Fool me once, shame on you. Fool me twice…:
On the morning July 7, Alabama’s Chilton County employees notified the local IT team that their computers were running sluggish and some of the applications looked different. In an effort to shut down a suspected ransomware data breach, the county closed its doors to the public last Wednesday, July 8.
The county’s Tag Division is still closed and the online system is still deactivated because of the breach. The State of Alabama is issuing no penalties on tag renewals and purchases between March and July until at least July 31.
Chilton County Tag Division’s commission chairman, Joseph Parnell, released this statement:
“On Tuesday, July 7, 2020 Chilton County officials and their information technology team detected a Ransomware cyber incident on the County’s information system. The incident has caused a temporary disruption to the County’s computer records systems including the tag office and probate court records. Persons needing services provided by our various departments should check with the clerks in the particular department before coming to the courthouse to ensure that needed records are accessible.

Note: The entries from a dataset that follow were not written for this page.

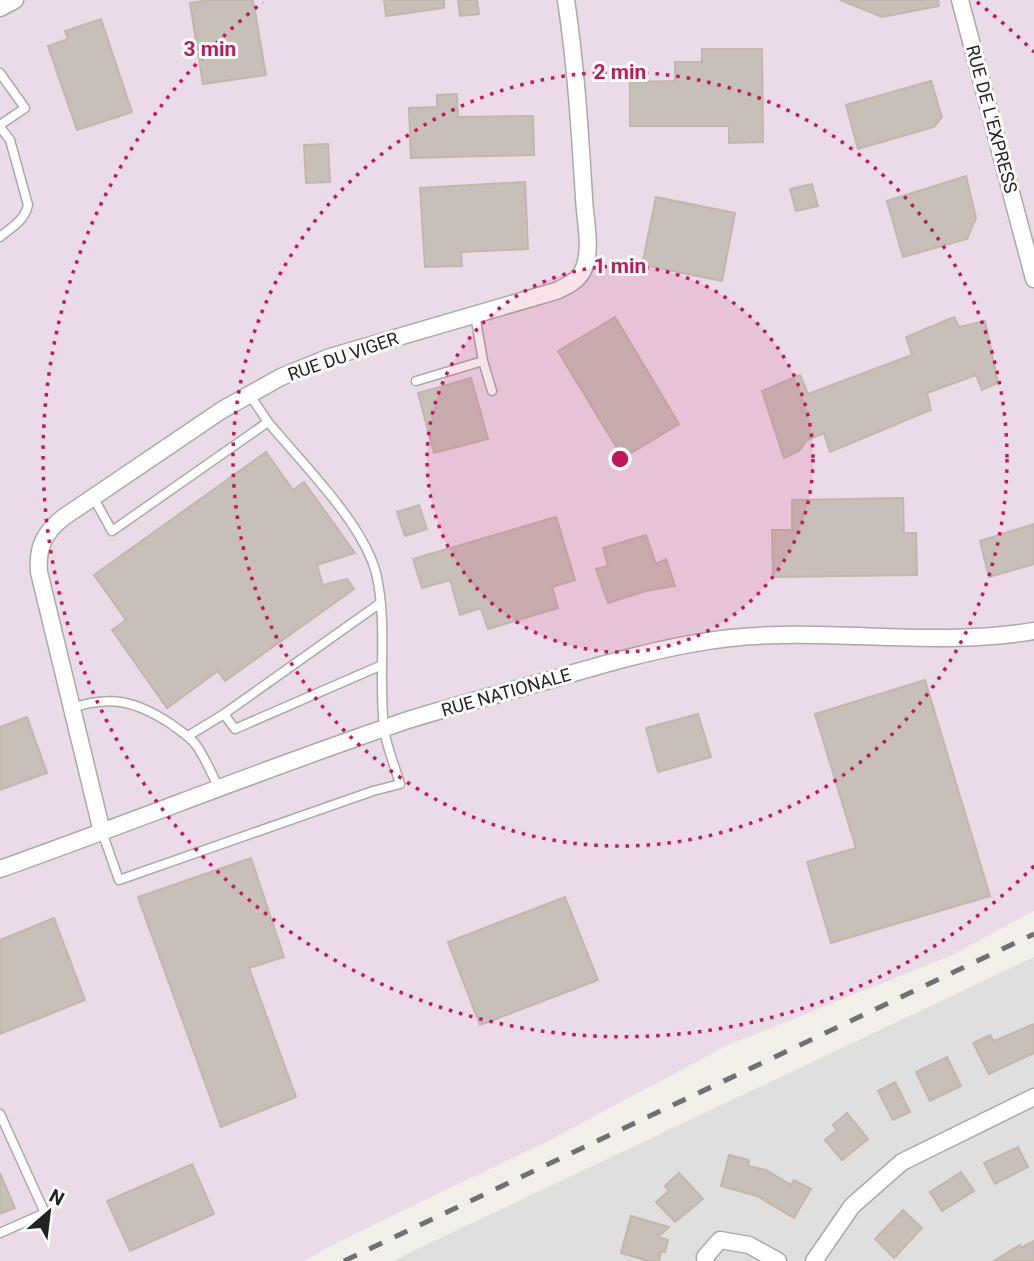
<svg xmlns="http://www.w3.org/2000/svg" width="1034" height="1261" viewBox="0 0 1034 1261" font-family="Roboto,sans-serif">
<rect width="100%" height="100%" fill="#f2efe9"/>
<path fill="#e0dfdf" d="M1034,957V1261H392Z"/>
<path fill="#ebdbe8" d="M0,0H1034V911L950,956L726,1046L546,1142L336,1243L304,1261H0Z"/>
<path fill="#c7bfb8" stroke="#c4b6ab" stroke-width="2" d="M209,0H253L266,75L203,84L190,3Z
M384,0H444V8L386,16Z
M458,0H477L479,14L460,16Z
M840,0H938L939,6L882,17Z
M101,19L132,112L77,130L48,46L68,39L65,31Z
M702,49H762L763,142L729,143V126H630V82L675,81V62H702Z
M931,81L942,117L934,127L858,149L846,105Z
M457,94L458,117L533,116L534,155L411,158L409,108L437,107V95Z
M328,144L330,182L306,183L304,145Z
M966,176L976,218L967,239L903,257L887,201Z
M525,182L528,249L461,252L462,266L425,267L420,188Z
M812,184L818,206L796,211L790,189Z
M656,197L735,213L722,281L642,265Z
M615,317L679,424L623,458L558,351Z
M954,317L959,327L985,321L998,383L982,390L976,375L927,393L931,410L830,452L824,433L807,440L799,451L784,458L762,391L800,375L808,394L912,355L906,337Z
M471,378L488,439L434,453L418,393Z
M266,452L293,490L304,482L355,553L317,565L323,585L347,579L354,589L225,681L218,671L167,708L112,630L126,620L94,575Z
M903,498L904,533H916L917,575L773,577L772,530H792V500Z
M419,505L427,529L405,536L397,512Z
M556,517L575,580L552,587L558,608L488,629L481,608L460,615L450,580L422,588L413,559Z
M1034,524V564L989,577L980,541Z
M646,535L656,564L666,559L675,586L646,591L608,603L596,569L608,566L603,548Z
M925,680L990,896L831,943L807,862L856,848L815,714Z
M698,714L711,757L658,772L646,728Z
M27,717L47,773L0,790V727Z
M251,858L284,957L249,968L296,1097L221,1127L138,897Z
M565,897L598,980L480,1025L448,942Z
M54,918L85,1000L0,1034V940Z
M1034,1024V1053L989,1074L973,1043L990,1035L994,1041Z
M947,1057L961,1086L930,1101L916,1072Z
M895,1082L910,1112L893,1120L878,1091Z
M847,1113L868,1139L842,1160L825,1140L837,1130L833,1125Z
M1018,1147L1028,1167L995,1184L984,1163Z
M729,1155L749,1160L748,1166L766,1170L791,1185L794,1180L811,1189L794,1218L757,1196L721,1186Z
M192,1164L214,1214L130,1251L107,1201Z
M961,1172L974,1191L942,1211L930,1192Z
M0,1173L15,1208L0,1214Z
M679,1173L703,1199L675,1222L656,1202L669,1191L665,1186Z
M903,1210L922,1228L894,1258L875,1239Z
M631,1216L669,1227L658,1237L668,1240L665,1252L661,1251L659,1261H649L621,1253Z
M1034,1241V1261H994L1020,1245L1021,1248Z"/>
<g fill="none" stroke-linecap="round" stroke-linejoin="round">
<defs>
<path id="lane" d="M0,73L25,108L0,125
M0,127L10,140L28,205C25,220 12,227 0,237
M483,361L492,391
M416,381L483,361L475,315
M93,497L112,531L268,422L249,394
M72,708C111,695 136,701 171,724C180,731 189,736 196,745C206,759 212,774 219,789
M224,714L379,604
M188,736L224,714L235,729L382,665
M102,832L119,880L373,791L400,784C395,766 386,746 384,728C378,677 388,623 376,573C363,523 301,462 268,422
M0,1114L45,1213L0,1233"/>
<path id="street" d="M960,0L1034,279
M0,8L15,0
M102,832L39,572C37,548 44,532 64,517L222,410L281,377L330,357L556,291C567,286 579,281 584,268C592,248 585,220 584,198C580,132 576,66 566,0
M0,869C135,821 269,767 405,721C449,707 494,695 539,683C591,668 643,652 696,643C808,622 922,650 1034,631
M706,1261L705,1257L720,1240L749,1245L778,1261
M814,1261L852,1206L902,1162L1034,1097"/>
</defs>
<use href="#lane" stroke="#a9a9a9" stroke-width="11"/>
<use href="#street" stroke="#a9a9a9" stroke-width="19"/>
<use href="#lane" stroke="#fff" stroke-width="8"/>
<use href="#street" stroke="#fff" stroke-width="16"/>
<path stroke="#707070" stroke-width="5" stroke-dasharray="14 14" stroke-linecap="butt" d="M344,1261L1034,934"/>
</g>
<circle cx="620" cy="459" r="193" fill="#c2185b" fill-opacity=".12"/>
<g fill="none" stroke="#c2185b" stroke-width="3.5" stroke-dasharray="3.5 7">
<circle cx="620" cy="459" r="193"/>
<circle cx="620" cy="459" r="387"/>
<path d="M1034 866A580 580 0 1 1 263 2M977 2A580 580 0 0 1 1034 52"/>
</g>
<g text-anchor="middle" dominant-baseline="central" stroke-width="6" stroke-linejoin="round" paint-order="stroke">
<g font-size="18" fill="#222" stroke="#fff">
<text transform="translate(992 119) rotate(75)">RUE DE L'EXPRESS</text>
<text transform="translate(343 356) rotate(-19)">RUE DU VIGER</text>
<text transform="translate(506 692) rotate(-16)">RUE NATIONALE</text>
</g>
</g>
<circle cx="620" cy="459" r="10" fill="#c2185b" stroke="#fff" stroke-width="3.5"/>
<g font-size="21" text-anchor="middle" font-weight="bold" fill="#c2185b" stroke="#fff" stroke-width="6" stroke-linejoin="round" paint-order="stroke">
<text x="210" y="56">3 min</text>
<text x="620" y="79">2 min</text>
<text x="620" y="273">1 min</text>
</g>
<g transform="translate(49 1212) rotate(28)" stroke="#ffffff" stroke-width="5" paint-order="stroke">
<path d="M0-5L12 26L0 18L-12 26Z" fill="#222222"/>
<text y="-10" font-size="19" font-weight="bold" text-anchor="middle" fill="#222222">N</text>
</g>
</svg>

The County Commission sincerely apologizes for any inconvenience this disruption may cause but it must take appropriate measures to protect the County’s information and data before restoring the computers to normal service.
This incident is being thoroughly investigated by the County’s legal counsel and technology experts who have taken immediate and appropriate actions to reinforce existing security measures and to mitigate its potential impact, as well as determining its origins. Investigations are ongoing to understand if any specific data was targeted.
The County has contacted the relevant regulatory authorities and the data protection authorities including the Alabama Attorney General’s Office and the FBI.”
Parnell later told the Clanton Advisorthat the county does have a cyber policy in place and has hired a New York firm to assess the IT system. This situation is ongoing. According to the State of Email Security Report by Mimecast, 32% of the public sector says ransomware has impacted their operations in the past 12 months. Two to three days is the average length of downtime, with 9% of those attacked suffering from downtimes a week or longer.
Interestingly, on June 10, Florence, Alabama was also hit with a ransomware attack. After hiring a security firm to negotiate the ransom, the ask was dropped from 38 bitcoin to 30 bitcoin—or about $291,000. The ransom was paid. Whether or not to pay a ransom can be a tricky call to make.